Required task
Recast the material from its first line through the line containing "genus: Lomelosia", both included, as a numbered list, leaving out any blank lines.

Information supplied
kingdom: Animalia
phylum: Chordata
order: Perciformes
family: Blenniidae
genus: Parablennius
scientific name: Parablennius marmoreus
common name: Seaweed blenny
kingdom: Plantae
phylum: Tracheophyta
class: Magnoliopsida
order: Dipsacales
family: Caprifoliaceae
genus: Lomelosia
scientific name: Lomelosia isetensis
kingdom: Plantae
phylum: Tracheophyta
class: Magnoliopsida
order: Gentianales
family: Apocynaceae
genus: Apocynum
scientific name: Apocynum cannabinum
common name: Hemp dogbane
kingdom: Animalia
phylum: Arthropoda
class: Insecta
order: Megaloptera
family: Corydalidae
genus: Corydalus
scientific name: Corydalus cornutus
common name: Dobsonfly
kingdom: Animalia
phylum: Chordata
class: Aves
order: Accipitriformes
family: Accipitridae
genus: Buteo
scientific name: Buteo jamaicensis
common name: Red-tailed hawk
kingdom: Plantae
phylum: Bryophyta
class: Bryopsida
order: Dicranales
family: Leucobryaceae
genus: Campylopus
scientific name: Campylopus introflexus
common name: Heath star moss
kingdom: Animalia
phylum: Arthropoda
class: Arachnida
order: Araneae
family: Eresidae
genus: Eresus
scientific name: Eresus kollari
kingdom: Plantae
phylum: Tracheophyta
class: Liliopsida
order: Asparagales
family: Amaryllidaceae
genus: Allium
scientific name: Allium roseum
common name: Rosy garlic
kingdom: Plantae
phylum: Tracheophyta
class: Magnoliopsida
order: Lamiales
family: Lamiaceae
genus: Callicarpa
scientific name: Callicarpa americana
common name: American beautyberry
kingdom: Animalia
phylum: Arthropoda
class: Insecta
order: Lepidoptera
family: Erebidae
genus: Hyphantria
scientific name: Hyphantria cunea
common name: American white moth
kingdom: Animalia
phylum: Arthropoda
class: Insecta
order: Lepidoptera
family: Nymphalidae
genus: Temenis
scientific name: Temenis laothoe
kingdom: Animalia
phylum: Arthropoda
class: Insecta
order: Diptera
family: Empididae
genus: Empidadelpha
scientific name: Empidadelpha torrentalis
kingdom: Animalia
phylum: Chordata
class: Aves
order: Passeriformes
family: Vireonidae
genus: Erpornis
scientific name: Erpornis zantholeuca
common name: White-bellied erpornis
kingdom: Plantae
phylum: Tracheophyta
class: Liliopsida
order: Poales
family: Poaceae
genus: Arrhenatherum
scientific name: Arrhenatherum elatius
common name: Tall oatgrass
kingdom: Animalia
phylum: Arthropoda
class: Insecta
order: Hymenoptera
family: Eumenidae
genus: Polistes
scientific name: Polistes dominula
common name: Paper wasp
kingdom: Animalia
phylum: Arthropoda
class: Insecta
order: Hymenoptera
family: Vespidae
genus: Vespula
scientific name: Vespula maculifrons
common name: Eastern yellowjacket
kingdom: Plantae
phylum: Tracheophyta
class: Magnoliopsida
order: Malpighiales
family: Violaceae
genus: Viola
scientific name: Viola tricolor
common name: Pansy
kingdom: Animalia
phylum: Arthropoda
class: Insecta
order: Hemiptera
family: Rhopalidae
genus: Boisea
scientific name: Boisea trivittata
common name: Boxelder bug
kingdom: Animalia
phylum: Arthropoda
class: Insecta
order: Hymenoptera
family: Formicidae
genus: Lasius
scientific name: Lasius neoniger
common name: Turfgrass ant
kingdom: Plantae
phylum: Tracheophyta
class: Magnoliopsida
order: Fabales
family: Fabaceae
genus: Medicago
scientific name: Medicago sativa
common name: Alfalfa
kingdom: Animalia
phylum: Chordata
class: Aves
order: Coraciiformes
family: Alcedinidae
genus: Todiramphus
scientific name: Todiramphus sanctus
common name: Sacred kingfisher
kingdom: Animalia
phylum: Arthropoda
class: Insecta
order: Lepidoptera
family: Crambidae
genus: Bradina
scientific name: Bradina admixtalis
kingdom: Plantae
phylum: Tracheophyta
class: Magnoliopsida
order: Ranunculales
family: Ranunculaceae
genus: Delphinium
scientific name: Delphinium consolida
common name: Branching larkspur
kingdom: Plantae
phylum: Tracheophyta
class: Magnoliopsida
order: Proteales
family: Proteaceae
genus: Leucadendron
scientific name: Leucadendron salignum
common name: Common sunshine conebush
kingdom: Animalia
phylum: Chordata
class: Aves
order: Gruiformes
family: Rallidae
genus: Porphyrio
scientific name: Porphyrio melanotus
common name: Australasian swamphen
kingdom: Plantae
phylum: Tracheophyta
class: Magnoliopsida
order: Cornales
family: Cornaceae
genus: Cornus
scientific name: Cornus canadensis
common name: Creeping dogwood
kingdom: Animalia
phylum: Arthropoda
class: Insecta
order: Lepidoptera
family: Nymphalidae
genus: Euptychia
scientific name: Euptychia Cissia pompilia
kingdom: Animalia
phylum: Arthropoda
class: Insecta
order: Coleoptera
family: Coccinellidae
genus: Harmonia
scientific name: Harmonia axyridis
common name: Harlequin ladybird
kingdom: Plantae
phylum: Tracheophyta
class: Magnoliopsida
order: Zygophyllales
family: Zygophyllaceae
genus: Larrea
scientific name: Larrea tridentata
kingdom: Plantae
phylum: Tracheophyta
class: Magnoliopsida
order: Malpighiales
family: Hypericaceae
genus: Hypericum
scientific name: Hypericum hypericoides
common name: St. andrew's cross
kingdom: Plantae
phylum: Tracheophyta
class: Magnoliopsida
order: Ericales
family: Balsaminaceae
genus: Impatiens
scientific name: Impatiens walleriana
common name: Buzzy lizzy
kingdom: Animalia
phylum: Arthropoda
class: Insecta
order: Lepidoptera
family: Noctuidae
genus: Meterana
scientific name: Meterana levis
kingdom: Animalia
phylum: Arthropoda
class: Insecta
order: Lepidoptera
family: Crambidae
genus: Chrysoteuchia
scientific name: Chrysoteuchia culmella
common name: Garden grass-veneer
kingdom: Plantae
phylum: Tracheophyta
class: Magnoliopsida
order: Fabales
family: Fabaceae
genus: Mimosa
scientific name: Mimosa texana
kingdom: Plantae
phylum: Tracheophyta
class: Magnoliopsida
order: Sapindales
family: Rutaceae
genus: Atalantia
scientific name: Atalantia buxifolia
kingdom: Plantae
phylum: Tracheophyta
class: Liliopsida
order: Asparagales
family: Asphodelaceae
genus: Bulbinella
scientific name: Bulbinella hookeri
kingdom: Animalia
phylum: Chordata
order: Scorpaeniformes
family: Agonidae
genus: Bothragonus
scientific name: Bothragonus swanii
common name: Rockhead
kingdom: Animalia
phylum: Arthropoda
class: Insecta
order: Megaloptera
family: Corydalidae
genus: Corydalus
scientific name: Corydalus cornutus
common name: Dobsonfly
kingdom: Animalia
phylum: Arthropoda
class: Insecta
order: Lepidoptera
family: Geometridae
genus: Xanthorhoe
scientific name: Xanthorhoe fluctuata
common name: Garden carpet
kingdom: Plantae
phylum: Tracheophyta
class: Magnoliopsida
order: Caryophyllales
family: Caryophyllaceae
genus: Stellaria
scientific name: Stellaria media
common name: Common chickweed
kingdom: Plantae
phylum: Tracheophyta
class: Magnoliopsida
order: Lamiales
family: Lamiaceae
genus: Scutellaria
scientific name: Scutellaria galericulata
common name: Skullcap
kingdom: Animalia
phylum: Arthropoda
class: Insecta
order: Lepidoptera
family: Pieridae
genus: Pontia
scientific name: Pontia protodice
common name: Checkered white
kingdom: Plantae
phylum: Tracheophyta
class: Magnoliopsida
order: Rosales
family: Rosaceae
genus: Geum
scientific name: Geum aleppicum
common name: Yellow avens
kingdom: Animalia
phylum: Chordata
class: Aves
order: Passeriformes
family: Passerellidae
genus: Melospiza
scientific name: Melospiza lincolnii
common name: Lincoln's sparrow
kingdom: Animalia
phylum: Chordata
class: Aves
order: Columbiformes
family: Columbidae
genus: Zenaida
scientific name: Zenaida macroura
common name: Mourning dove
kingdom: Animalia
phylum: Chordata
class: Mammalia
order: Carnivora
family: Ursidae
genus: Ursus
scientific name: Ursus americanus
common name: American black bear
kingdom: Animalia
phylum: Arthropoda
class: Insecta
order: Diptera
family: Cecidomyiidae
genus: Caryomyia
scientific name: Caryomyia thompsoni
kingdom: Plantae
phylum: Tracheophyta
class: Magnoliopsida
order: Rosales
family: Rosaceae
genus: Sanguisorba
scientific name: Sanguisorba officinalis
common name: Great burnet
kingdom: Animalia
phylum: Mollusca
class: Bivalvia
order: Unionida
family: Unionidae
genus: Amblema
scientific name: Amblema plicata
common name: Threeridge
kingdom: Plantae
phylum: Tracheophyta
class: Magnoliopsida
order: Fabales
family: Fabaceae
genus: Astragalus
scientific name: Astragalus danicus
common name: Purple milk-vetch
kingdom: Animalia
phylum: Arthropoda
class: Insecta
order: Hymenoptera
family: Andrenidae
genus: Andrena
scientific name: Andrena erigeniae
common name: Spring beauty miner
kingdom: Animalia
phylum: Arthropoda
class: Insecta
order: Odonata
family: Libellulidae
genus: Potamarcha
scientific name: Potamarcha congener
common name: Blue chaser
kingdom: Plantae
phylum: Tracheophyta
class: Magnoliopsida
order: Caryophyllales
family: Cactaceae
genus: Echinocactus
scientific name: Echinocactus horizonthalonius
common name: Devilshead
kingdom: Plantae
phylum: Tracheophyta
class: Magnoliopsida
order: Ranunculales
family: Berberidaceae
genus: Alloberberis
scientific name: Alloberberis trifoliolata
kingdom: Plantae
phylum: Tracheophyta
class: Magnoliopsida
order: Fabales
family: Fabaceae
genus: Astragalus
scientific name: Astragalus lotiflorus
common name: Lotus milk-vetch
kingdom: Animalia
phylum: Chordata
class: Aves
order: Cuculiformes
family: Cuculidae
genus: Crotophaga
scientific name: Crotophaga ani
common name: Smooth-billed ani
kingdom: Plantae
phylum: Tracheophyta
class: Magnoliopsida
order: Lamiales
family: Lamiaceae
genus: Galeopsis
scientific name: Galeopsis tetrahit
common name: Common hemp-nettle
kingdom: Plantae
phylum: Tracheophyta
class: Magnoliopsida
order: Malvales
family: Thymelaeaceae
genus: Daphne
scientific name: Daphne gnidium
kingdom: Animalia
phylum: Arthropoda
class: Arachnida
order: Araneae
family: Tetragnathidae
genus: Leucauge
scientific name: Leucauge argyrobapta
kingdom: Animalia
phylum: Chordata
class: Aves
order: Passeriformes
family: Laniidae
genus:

Expected output
1. kingdom: Animalia
2. phylum: Chordata
3. order: Perciformes
4. family: Blenniidae
5. genus: Parablennius
6. scientific name: Parablennius marmoreus
7. common name: Seaweed blenny
8. kingdom: Plantae
9. phylum: Tracheophyta
10. class: Magnoliopsida
11. order: Dipsacales
12. family: Caprifoliaceae
13. genus: Lomelosia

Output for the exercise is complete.